**WHAT YOU NEED TO DO:** Repeat all of the data below word for word, keeping no images.

**RECORDED DATA:**
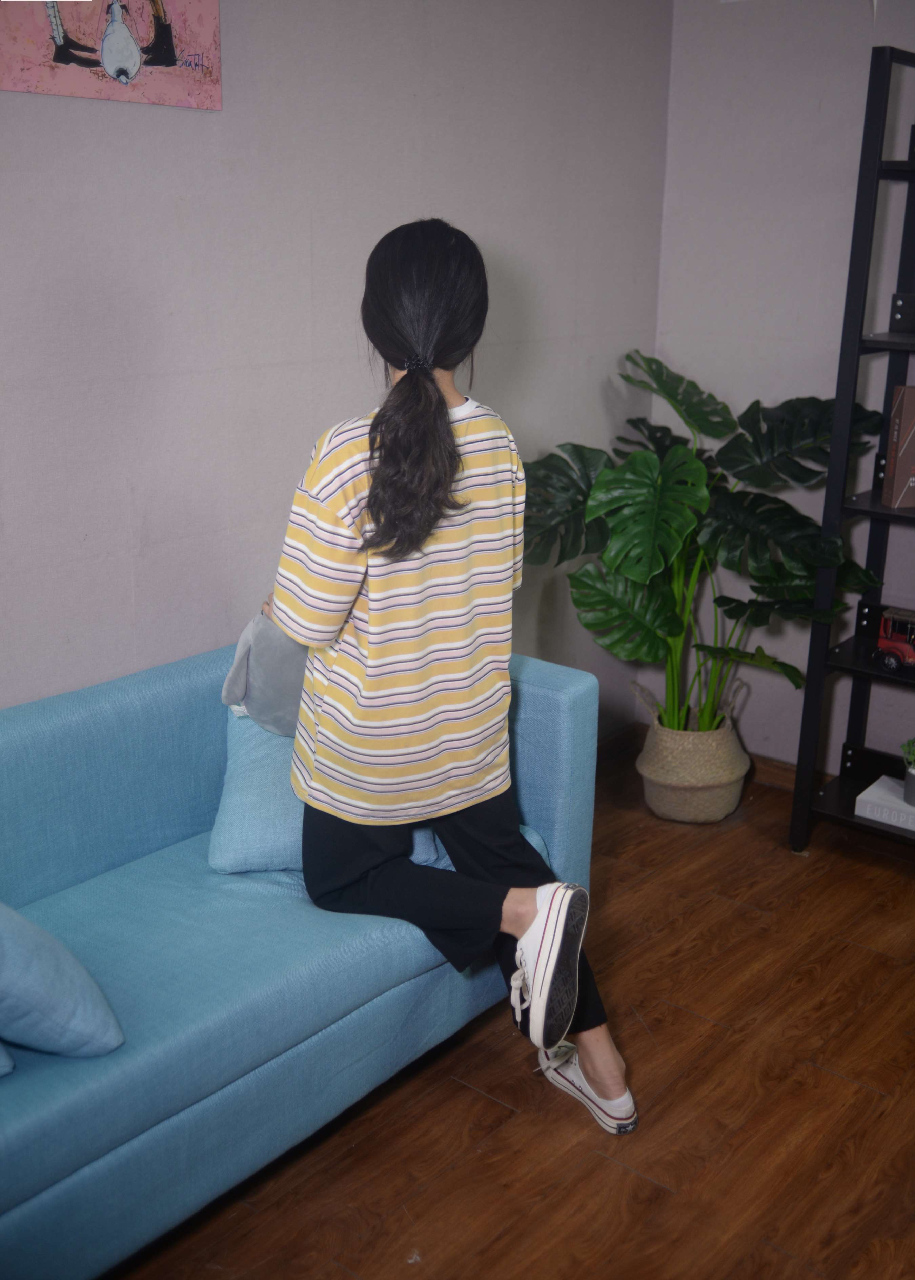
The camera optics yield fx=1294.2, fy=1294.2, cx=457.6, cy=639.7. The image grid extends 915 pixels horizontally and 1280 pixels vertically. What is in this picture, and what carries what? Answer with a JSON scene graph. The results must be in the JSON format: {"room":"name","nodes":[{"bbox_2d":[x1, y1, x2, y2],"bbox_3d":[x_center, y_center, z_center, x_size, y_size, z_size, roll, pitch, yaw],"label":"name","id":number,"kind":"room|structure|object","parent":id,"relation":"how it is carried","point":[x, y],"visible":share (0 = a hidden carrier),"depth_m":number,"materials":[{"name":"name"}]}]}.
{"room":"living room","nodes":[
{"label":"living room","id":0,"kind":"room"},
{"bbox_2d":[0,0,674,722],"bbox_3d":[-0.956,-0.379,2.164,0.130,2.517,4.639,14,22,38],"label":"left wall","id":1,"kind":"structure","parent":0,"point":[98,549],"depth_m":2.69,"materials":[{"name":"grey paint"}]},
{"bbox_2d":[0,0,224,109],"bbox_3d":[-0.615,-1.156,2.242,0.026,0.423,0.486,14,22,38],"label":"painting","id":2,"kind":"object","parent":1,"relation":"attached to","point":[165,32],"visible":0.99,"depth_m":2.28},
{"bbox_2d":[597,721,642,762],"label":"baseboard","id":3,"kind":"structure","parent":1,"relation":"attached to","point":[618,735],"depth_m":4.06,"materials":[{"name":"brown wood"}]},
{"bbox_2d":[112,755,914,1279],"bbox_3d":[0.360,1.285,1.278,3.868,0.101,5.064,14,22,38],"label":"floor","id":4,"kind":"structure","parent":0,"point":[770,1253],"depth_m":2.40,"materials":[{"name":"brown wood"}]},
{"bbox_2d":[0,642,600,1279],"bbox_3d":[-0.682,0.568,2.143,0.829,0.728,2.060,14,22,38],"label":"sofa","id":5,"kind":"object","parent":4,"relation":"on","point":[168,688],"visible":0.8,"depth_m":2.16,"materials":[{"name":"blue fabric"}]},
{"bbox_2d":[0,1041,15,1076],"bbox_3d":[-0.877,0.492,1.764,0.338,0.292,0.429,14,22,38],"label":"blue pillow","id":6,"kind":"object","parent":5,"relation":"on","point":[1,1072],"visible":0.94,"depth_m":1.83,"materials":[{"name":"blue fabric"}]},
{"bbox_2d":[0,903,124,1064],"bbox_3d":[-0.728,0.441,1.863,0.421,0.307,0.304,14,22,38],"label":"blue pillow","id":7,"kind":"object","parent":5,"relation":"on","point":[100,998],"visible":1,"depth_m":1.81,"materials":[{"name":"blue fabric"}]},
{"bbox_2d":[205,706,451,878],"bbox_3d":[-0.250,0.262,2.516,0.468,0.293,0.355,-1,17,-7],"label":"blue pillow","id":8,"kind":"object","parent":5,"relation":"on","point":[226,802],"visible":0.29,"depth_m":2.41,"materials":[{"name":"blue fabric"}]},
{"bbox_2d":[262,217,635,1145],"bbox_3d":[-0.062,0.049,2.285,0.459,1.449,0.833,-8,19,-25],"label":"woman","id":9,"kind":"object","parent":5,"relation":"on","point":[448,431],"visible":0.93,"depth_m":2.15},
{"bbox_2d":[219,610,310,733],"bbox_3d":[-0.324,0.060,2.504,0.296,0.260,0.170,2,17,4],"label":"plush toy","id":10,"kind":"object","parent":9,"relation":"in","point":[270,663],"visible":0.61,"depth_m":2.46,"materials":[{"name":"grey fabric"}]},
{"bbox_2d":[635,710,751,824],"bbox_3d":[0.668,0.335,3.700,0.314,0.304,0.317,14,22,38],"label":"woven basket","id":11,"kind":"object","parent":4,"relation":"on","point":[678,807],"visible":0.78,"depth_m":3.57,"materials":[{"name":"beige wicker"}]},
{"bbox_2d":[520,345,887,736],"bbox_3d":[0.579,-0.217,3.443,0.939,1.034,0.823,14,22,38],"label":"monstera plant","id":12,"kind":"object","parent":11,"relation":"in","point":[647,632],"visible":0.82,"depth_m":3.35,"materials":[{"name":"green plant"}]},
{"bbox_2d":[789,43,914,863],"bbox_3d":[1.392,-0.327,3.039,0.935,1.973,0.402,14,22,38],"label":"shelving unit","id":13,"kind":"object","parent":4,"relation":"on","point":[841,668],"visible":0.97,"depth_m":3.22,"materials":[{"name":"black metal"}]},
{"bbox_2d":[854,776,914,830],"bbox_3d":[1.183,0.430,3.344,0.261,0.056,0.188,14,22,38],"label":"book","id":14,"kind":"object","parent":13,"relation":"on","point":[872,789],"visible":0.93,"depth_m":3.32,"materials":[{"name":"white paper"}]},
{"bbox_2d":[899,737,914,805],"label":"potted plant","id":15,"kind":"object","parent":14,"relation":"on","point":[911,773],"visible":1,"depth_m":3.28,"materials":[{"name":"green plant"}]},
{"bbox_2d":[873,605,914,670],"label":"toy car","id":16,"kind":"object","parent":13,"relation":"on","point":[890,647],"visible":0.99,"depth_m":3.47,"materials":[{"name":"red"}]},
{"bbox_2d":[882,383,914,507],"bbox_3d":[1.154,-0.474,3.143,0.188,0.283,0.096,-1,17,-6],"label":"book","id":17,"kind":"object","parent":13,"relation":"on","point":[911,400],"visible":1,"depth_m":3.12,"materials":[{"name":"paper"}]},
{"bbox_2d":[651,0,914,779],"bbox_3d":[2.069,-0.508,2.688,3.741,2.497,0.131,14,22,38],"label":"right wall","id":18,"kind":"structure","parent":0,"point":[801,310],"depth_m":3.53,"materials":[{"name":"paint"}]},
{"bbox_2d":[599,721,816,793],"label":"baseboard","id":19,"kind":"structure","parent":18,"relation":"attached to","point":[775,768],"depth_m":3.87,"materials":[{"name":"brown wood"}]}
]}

**ANSWER TO THE PROBLEM:**
The camera optics yield fx=1294.2, fy=1294.2, cx=457.6, cy=639.7. The image grid extends 915 pixels horizontally and 1280 pixels vertically. What is in this picture, and what carries what? Answer with a JSON scene graph. The results must be in the JSON format: {"room":"name","nodes":[{"bbox_2d":[x1, y1, x2, y2],"bbox_3d":[x_center, y_center, z_center, x_size, y_size, z_size, roll, pitch, yaw],"label":"name","id":number,"kind":"room|structure|object","parent":id,"relation":"how it is carried","point":[x, y],"visible":share (0 = a hidden carrier),"depth_m":number,"materials":[{"name":"name"}]}]}.
{"room":"living room","nodes":[
{"label":"living room","id":0,"kind":"room"},
{"bbox_2d":[0,0,674,722],"bbox_3d":[-0.956,-0.379,2.164,0.130,2.517,4.639,14,22,38],"label":"left wall","id":1,"kind":"structure","parent":0,"point":[98,549],"depth_m":2.69,"materials":[{"name":"grey paint"}]},
{"bbox_2d":[0,0,224,109],"bbox_3d":[-0.615,-1.156,2.242,0.026,0.423,0.486,14,22,38],"label":"painting","id":2,"kind":"object","parent":1,"relation":"attached to","point":[165,32],"visible":0.99,"depth_m":2.28},
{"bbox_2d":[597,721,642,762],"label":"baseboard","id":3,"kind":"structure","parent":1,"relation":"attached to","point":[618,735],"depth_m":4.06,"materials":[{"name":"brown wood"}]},
{"bbox_2d":[112,755,914,1279],"bbox_3d":[0.360,1.285,1.278,3.868,0.101,5.064,14,22,38],"label":"floor","id":4,"kind":"structure","parent":0,"point":[770,1253],"depth_m":2.40,"materials":[{"name":"brown wood"}]},
{"bbox_2d":[0,642,600,1279],"bbox_3d":[-0.682,0.568,2.143,0.829,0.728,2.060,14,22,38],"label":"sofa","id":5,"kind":"object","parent":4,"relation":"on","point":[168,688],"visible":0.8,"depth_m":2.16,"materials":[{"name":"blue fabric"}]},
{"bbox_2d":[0,1041,15,1076],"bbox_3d":[-0.877,0.492,1.764,0.338,0.292,0.429,14,22,38],"label":"blue pillow","id":6,"kind":"object","parent":5,"relation":"on","point":[1,1072],"visible":0.94,"depth_m":1.83,"materials":[{"name":"blue fabric"}]},
{"bbox_2d":[0,903,124,1064],"bbox_3d":[-0.728,0.441,1.863,0.421,0.307,0.304,14,22,38],"label":"blue pillow","id":7,"kind":"object","parent":5,"relation":"on","point":[100,998],"visible":1,"depth_m":1.81,"materials":[{"name":"blue fabric"}]},
{"bbox_2d":[205,706,451,878],"bbox_3d":[-0.250,0.262,2.516,0.468,0.293,0.355,-1,17,-7],"label":"blue pillow","id":8,"kind":"object","parent":5,"relation":"on","point":[226,802],"visible":0.29,"depth_m":2.41,"materials":[{"name":"blue fabric"}]},
{"bbox_2d":[262,217,635,1145],"bbox_3d":[-0.062,0.049,2.285,0.459,1.449,0.833,-8,19,-25],"label":"woman","id":9,"kind":"object","parent":5,"relation":"on","point":[448,431],"visible":0.93,"depth_m":2.15},
{"bbox_2d":[219,610,310,733],"bbox_3d":[-0.324,0.060,2.504,0.296,0.260,0.170,2,17,4],"label":"plush toy","id":10,"kind":"object","parent":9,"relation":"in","point":[270,663],"visible":0.61,"depth_m":2.46,"materials":[{"name":"grey fabric"}]},
{"bbox_2d":[635,710,751,824],"bbox_3d":[0.668,0.335,3.700,0.314,0.304,0.317,14,22,38],"label":"woven basket","id":11,"kind":"object","parent":4,"relation":"on","point":[678,807],"visible":0.78,"depth_m":3.57,"materials":[{"name":"beige wicker"}]},
{"bbox_2d":[520,345,887,736],"bbox_3d":[0.579,-0.217,3.443,0.939,1.034,0.823,14,22,38],"label":"monstera plant","id":12,"kind":"object","parent":11,"relation":"in","point":[647,632],"visible":0.82,"depth_m":3.35,"materials":[{"name":"green plant"}]},
{"bbox_2d":[789,43,914,863],"bbox_3d":[1.392,-0.327,3.039,0.935,1.973,0.402,14,22,38],"label":"shelving unit","id":13,"kind":"object","parent":4,"relation":"on","point":[841,668],"visible":0.97,"depth_m":3.22,"materials":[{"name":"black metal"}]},
{"bbox_2d":[854,776,914,830],"bbox_3d":[1.183,0.430,3.344,0.261,0.056,0.188,14,22,38],"label":"book","id":14,"kind":"object","parent":13,"relation":"on","point":[872,789],"visible":0.93,"depth_m":3.32,"materials":[{"name":"white paper"}]},
{"bbox_2d":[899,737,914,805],"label":"potted plant","id":15,"kind":"object","parent":14,"relation":"on","point":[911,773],"visible":1,"depth_m":3.28,"materials":[{"name":"green plant"}]},
{"bbox_2d":[873,605,914,670],"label":"toy car","id":16,"kind":"object","parent":13,"relation":"on","point":[890,647],"visible":0.99,"depth_m":3.47,"materials":[{"name":"red"}]},
{"bbox_2d":[882,383,914,507],"bbox_3d":[1.154,-0.474,3.143,0.188,0.283,0.096,-1,17,-6],"label":"book","id":17,"kind":"object","parent":13,"relation":"on","point":[911,400],"visible":1,"depth_m":3.12,"materials":[{"name":"paper"}]},
{"bbox_2d":[651,0,914,779],"bbox_3d":[2.069,-0.508,2.688,3.741,2.497,0.131,14,22,38],"label":"right wall","id":18,"kind":"structure","parent":0,"point":[801,310],"depth_m":3.53,"materials":[{"name":"paint"}]},
{"bbox_2d":[599,721,816,793],"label":"baseboard","id":19,"kind":"structure","parent":18,"relation":"attached to","point":[775,768],"depth_m":3.87,"materials":[{"name":"brown wood"}]}
]}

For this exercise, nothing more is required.